The more Arna Kerr walked, the more she sensed someone was following her. And yet, whether she turned suddenly or double-backed or used the mirror in her compact case, she couldn’t see anyone.
Subconsciously I’m expecting to be punished for having sex, she told herself. Like a schoolgirl who’s stayed out late.
The night had turned cold. Arna Kerr circled the block twice more; finally, failing to see anyone—and yet still not entirely free of the sensation of being watched—she went to the parking garage of the Hotel Borgia and found the small Ford she’d rented earlier in the day. She slipped the key into the trunk and opened the lid. Reaching to the side, she checked the small motion sensor, making sure the trunk hadn’t been opened. Then she took out the backpack, reset the alarm with her key code, and checked the interior of the car.
Upstairs in the hotel, she mussed up the bed in her room, and then she slipped out, this time taking the stairs to the lobby. Before going back out she pulled an American-style baseball cap over her head, tucking her hair up until it was hidden. The security cameras at the outside door would see her, but her face would stay in the shadows.
Outside, Arna Kerr walked quickly to the piazza three blocks away. When she reached it, she pulled a laser measuring device from her pocket, then stood against the wall and began taking the measurem
ents she needed. She recorded the measurements on a small voice recorder, adding Ferguson’s driver’s license number.
It would take her an hour to get the measurements, and another half hour to check the security systems on the street. The rest of what she had to do could easily wait until daytime.
Plenty of time to go back to Ferguson’s hotel and slip back into bed with him.
A foolish thought, she told herself, pocketing the laser and walking to the next piazza.
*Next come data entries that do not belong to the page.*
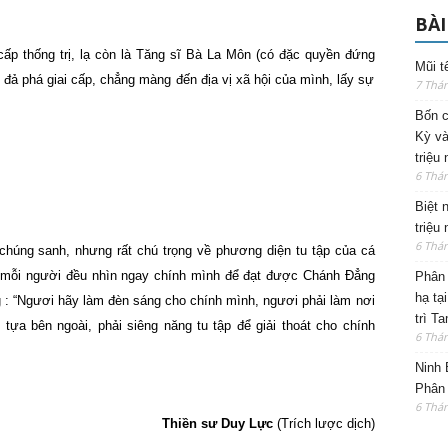
BÀI
cấp thống trị, lạ còn là Tăng sĩ Bà La Môn (có đặc quyền đứng
Mũi t
 đả phá giai cấp, chẳng màng đến địa vị xã hội của mình, lấy sự
7 Thá
Bốn c
Kỳ và
triệu
6 Thá
Biệt 
triệu
6 Thá
 chúng sanh, nhưng rất chú trọng về phương diện tu tập của cá
 mỗi người đều nhìn ngay chính mình để đạt được Chánh Đẳng
Phân 
hạ tạ
 : “Ngươi hãy làm đèn sáng cho chính mình, ngươi phải làm nơi
trì T
ựa bên ngoài, phải siêng năng tu tập để giải thoát cho chính
6 Thá
Ninh 
Phân 
6 Thá
Thiền sư Duy Lực
(Trích lược dịch)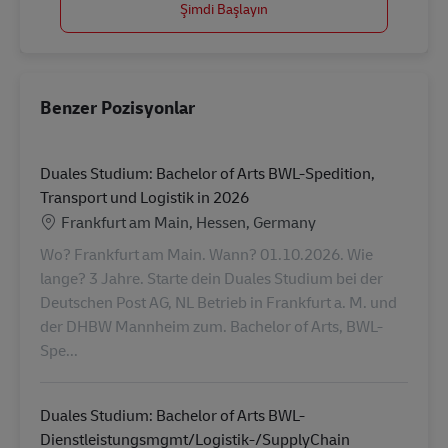
Şimdi Başlayın
Benzer Pozisyonlar
Duales Studium: Bachelor of Arts BWL-Spedition,
Transport und Logistik in 2026
Konum
Frankfurt am Main, Hessen, Germany
Wo? Frankfurt am Main. Wann? 01.10.2026. Wie
lange? 3 Jahre. Starte dein Duales Studium bei der
Deutschen Post AG, NL Betrieb in Frankfurt a. M. und
der DHBW Mannheim zum. Bachelor of Arts, BWL-
Spe...
Duales Studium: Bachelor of Arts BWL-
Dienstleistungsmgmt/Logistik-/SupplyChain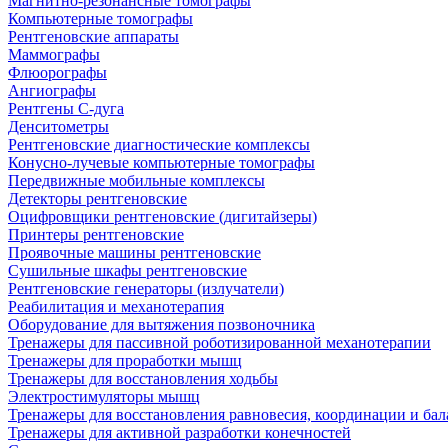
Магнитно-резонансные томографы
Компьютерные томографы
Рентгеновские аппараты
Маммографы
Флюорографы
Ангиографы
Рентгены С-дуга
Денситометры
Рентгеновские диагностические комплексы
Конусно-лучевые компьютерные томографы
Передвижные мобильные комплексы
Детекторы рентгеновские
Оцифровщики рентгеновские (дигитайзеры)
Принтеры рентгеновские
Проявочные машины рентгеновские
Сушильные шкафы рентгеновские
Рентгеновские генераторы (излучатели)
Реабилитация и механотерапия
Оборудование для вытяжения позвоночника
Тренажеры для пассивной роботизированной механотерапии
Тренажеры для проработки мышц
Тренажеры для восстановления ходьбы
Электростимуляторы мышц
Тренажеры для восстановления равновесия, координации и бал
Тренажеры для активной разработки конечностей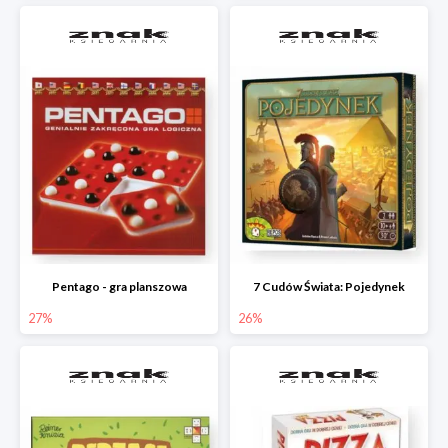
Pentago - gra planszowa
7 Cudów Świata: Pojedynek
27%
26%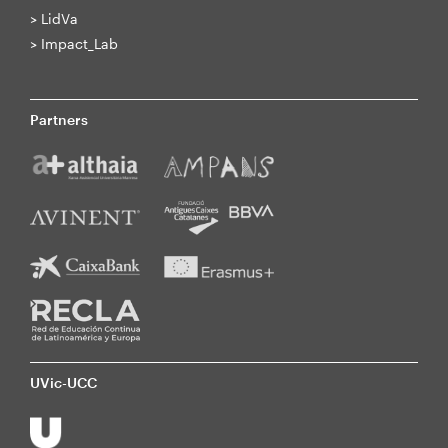
>
LidVa
>
Impact_Lab
Partners
UVic-UCC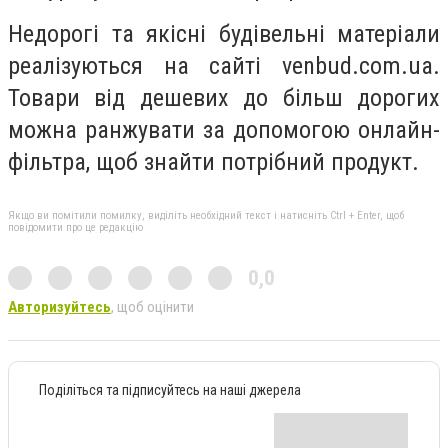
Недорогі та якісні будівельні матеріали
реалізуються на сайті venbud.com.ua.
Товари від дешевих до більш дорогих
можна ранжувати за допомогою онлайн-
фільтра, щоб знайти потрібний продукт.
Якщо ви помітили помилку, виділіть необхідний текст і натисніть Ctrl + Enter, щоб
повідомити про це редакцію
0,0
Авторизуйтесь
, щоб оцінити
Поділіться та підписуйтесь на наші джерела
Ferguson grabbed hold of the portico’s smooth stone pillar and pulled himself upward, wedging the sides of his sneakers against the stone and shimmying to the top of the archway. Bologna was filled with porticos and covered walkways: a climber’s paradise.
His grip slipped as he scrambled up onto the fake balustrade of the building. Ferguson grabbed the side of the window above and pushed himself up, trying to regain some balance. The building rose several more stories, and the climbing would be relatively easy—the blocks were spaced almost like ladders in a decorative pattern at the corner of the building—but first he had to get by the windows on the second floor. Fortunately the Bolognese—or at least these Bolognese—believed in sleeping with their windows open; Ferguson was able to get a grip between the window and the ledge and then swing his legs across to the next. A few minutes later, he was on top of the building.
Manually adjusting the magnification on his lightweight night glasses, Ferguson scanned the block, trying to see where Arna Kerr had gone. He spotted the light from her laser device before he saw her; when he finally saw her he thought she was being targeted by the infrared laser sight on a gun.
His heart jerked, his impulse to help. Then he realized that she was the one with the laser, and that she was taking measurements—maybe distances for a sniper. Ferguson settled down against the tiles, watching her continue her work.
Pretty, but not as beautiful as Thera. Thera had an attraction that other women couldn’t match.
Ferguson leaned back as Arna Kerr began walking up the street in his direction.
“She’s moving,” he said into the radio as she passed. Then he yawned.